Two groups : 4th ventricle roof, leading to anomalies of ant membranous area, hypoplasic cerebellum leading to Dandy-Walker. If posterior membranous area leads to Blake complex, mega cisterna magna. If meningeal malformation, arachnoid cyst, non-communicating
DW agenesis of vermis, rotation counterclockwise to rise in posterior fossa and 4th centricle grows into cyst enlarging post fossa. Hemispheres not so affected.
Flat roof of 4th ventricle yields after choroidal fold into anterior and posterior areas. AMA will get swallowed into choroids plexus but posterior remains. DWS gets persistent AMA and then CSF pulsation and ballooning out. The hypoplastic vermis is rotating counterclockwise out and above the hemispheres. Barkovich described less severe forms of DW along a spectrum. Generalized cerebellar hypoplasia.
Can be assoc with occipital meningocoele – perhaps because occipital bone ossifies late and will incorporate the pressure of CSF going out. Clinical outcome – nearly half have normal intelligence and mild symptoms (perinatal more risky though). Others developmental delay.

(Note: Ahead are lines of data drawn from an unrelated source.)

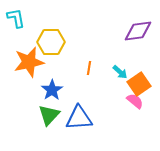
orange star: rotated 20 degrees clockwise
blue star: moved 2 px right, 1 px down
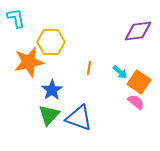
orange square: moved 2 px up; rotated 20 degrees counterclockwise
pink semicircle: moved 1 px right, 1 px down
blue triangle: rotated 24 degrees clockwise
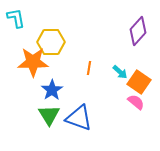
purple diamond: rotated 40 degrees counterclockwise
orange star: moved 4 px right; rotated 12 degrees clockwise
green triangle: rotated 15 degrees counterclockwise
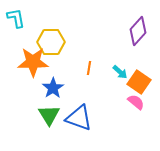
blue star: moved 1 px right, 2 px up
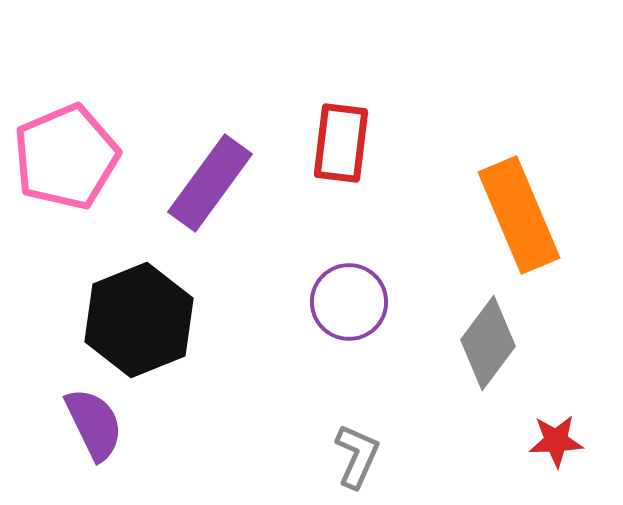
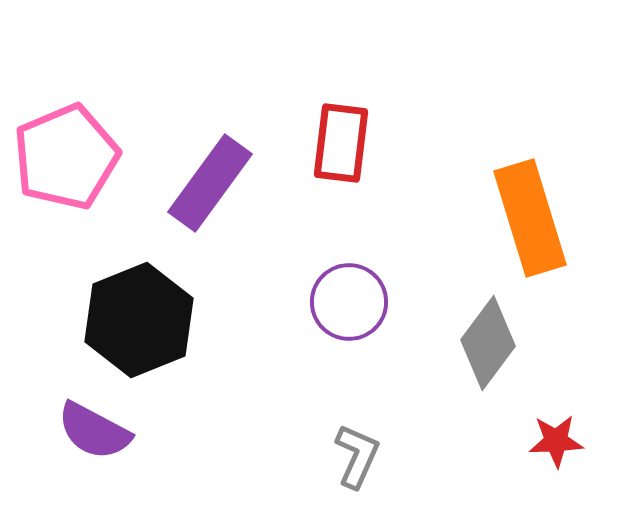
orange rectangle: moved 11 px right, 3 px down; rotated 6 degrees clockwise
purple semicircle: moved 7 px down; rotated 144 degrees clockwise
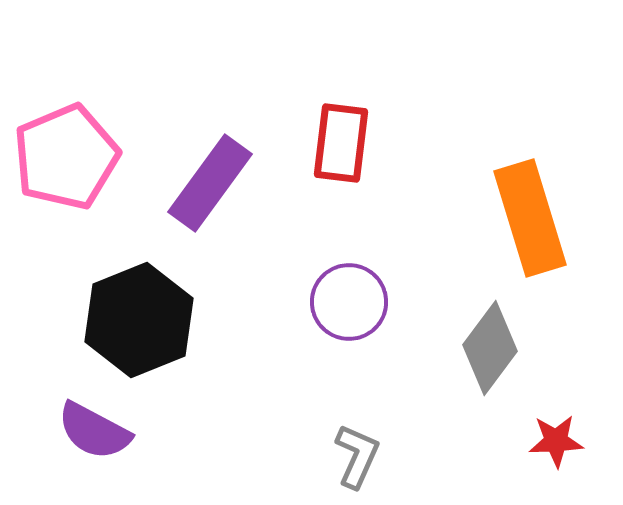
gray diamond: moved 2 px right, 5 px down
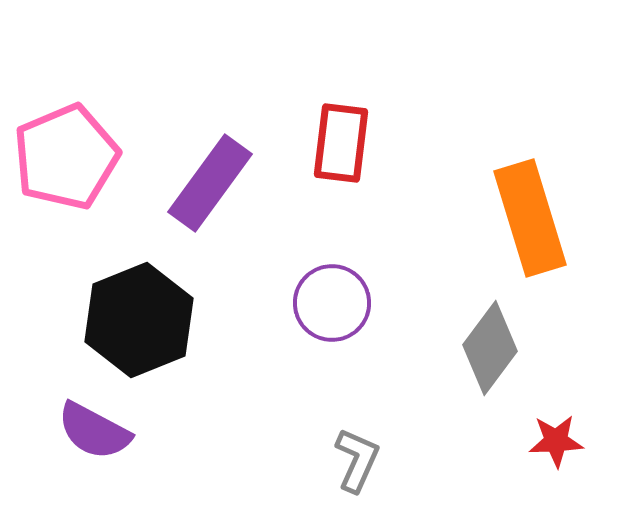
purple circle: moved 17 px left, 1 px down
gray L-shape: moved 4 px down
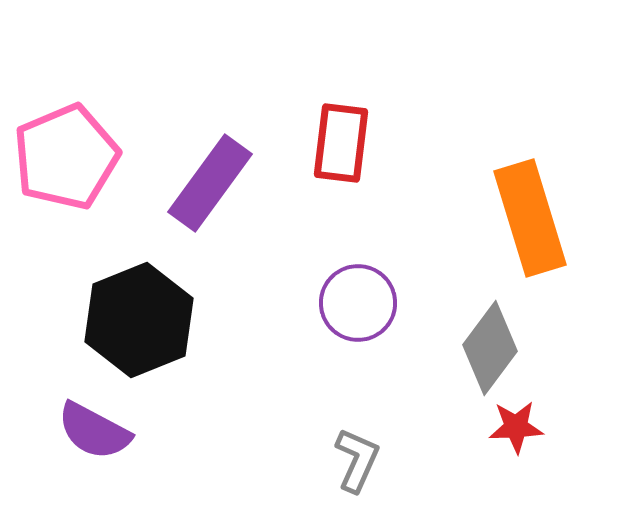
purple circle: moved 26 px right
red star: moved 40 px left, 14 px up
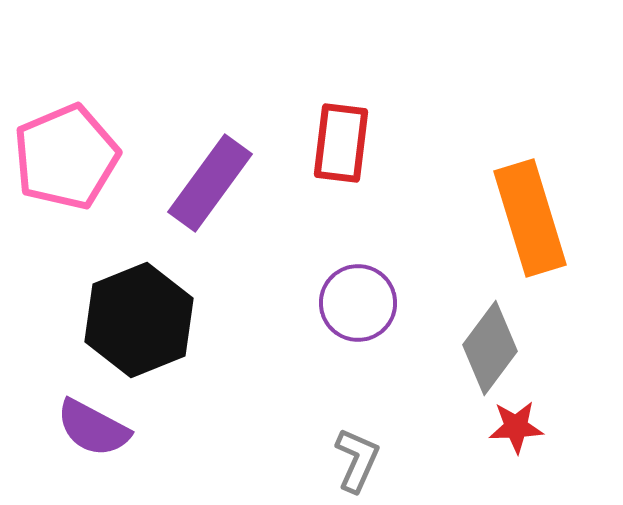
purple semicircle: moved 1 px left, 3 px up
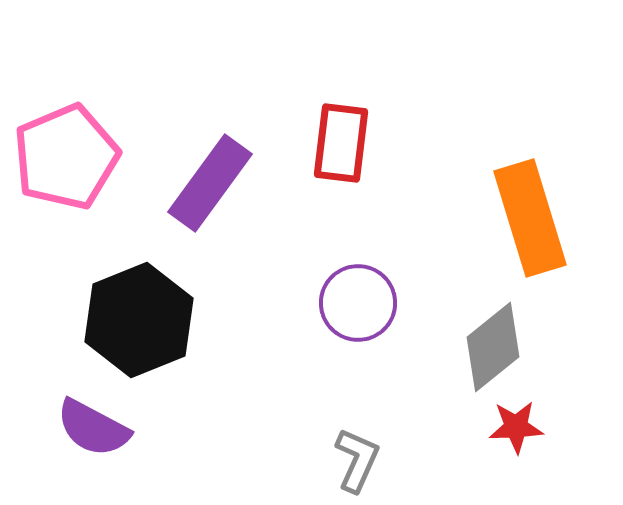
gray diamond: moved 3 px right, 1 px up; rotated 14 degrees clockwise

Differential diagnosis: Blake’s pouch gets HC needing shunting, failure of permeabilization of posterior membranous area (PMA). Caudal protrusion, collection of retro/infracerebellar CSF.
Mega cisterna magna needs no treatment, perhaps a continuum of Blake’s pouch if the permeabilization happens late in the pouch (under pressure?). No “mass effect” and normal vermis.
Arachnoid cyst can induce HC, non-communicating with CSF. Usually retroinfracerebellar or posteriorly. No other malformations, but cause a mass effect (HC from aqueduct compression).
Neurorad should separate into right groups to guide neurosurgeons as to treatment – cystoperitoneal shunting or not.
Joubert syndrome – clinically apnea, ataxia, nystagmus. Molar tooth appearance because of hypoplasia of vermus and thickened peduncles. Other related oculo-cerebello-renal syndromes. Senior-Löken, COACH syndrome and Arima syndrome – requires additional abdominal ultra0sound. “Batman wing” appeance as the hemispheres swing back around.
Via MR more cases of rhombencephalosynapsis have been observed. Lack of septum pellucidum, abnormal cortical alignment. No vermis, midline fusion of hemispheres and abnormal colli. Then leads to Chiara malformation (tonsillar herniation so type I). Chiari II is due to not enough CSF as leaks out of a lower myelomeningocoele and posterior fossa doesn’t swell out under CSF pressure, so everything crowded in. The Chiari I is due to underdeveloped occipital bones.
Agenesis of cerebellum paradoxically not so symptomatic as that?
Pontocerebellar hypoplasia – normalish posterior fossa but reduced cerebellar folia, much smaller pons, hemispheres and vermis – though it’s proportionally small. Enlarged subarachnoid spaces.
Unilateral isolated cerebellar hypoplasia can be with Aicardi syndrome, facial hemangioma or ipsilateral cutaneous “organoid” nevus.
Cerebellar cortical dysplasia – disorganized eg Lhermitte-Duclos disease (phakomatosis?). Cf O Naggara in France. Anomalies of foliation.
Other syndromes: lissencephaly with cerebellar hypoplasia (two genes known of 6 variants named a-f). Kinking of pons like WWS but creatine was normal not elevated; LISS1 was normal. Showed the first MRI of LCHc.
Walker-Warburg: O-mannosyltransferase-1 (POMT1; 607423) and -2 (POMT2; 607439). Individual patients with WWS have been shown to have homozygous mutations in the FKRP (606596) and LARGE genes (603590), respectively. A phenotype consistent with Walker-Warburg syndrome has been shown to be caused by mutation in the fukutin gene (FKTN; 607440), the same gene that causes the less severe Fukuyama congenital muscular dystrophy (FCMD; 253800). Cerebellar vermis hypoplasia, dysplastic cortex and hypoplastic brainstem and pons with a posterior kinking of the pons.
Muscle-eye-brain disease. Type II cobblestone complex with lots of cysts as well as vermian cerebellar vermis and anterior pons. Enlarged eye. Microcysts, polymicrogyria. muscular dystrophy and neuronal migration disorder that characterize muscle-eye-brain (MEB) disease are caused by mutations in O-mannose beta-1,2-N-acetylglucosaminyltransferase (POMGNT1; 606822), which participates in O-mannosyl glycan synthesis.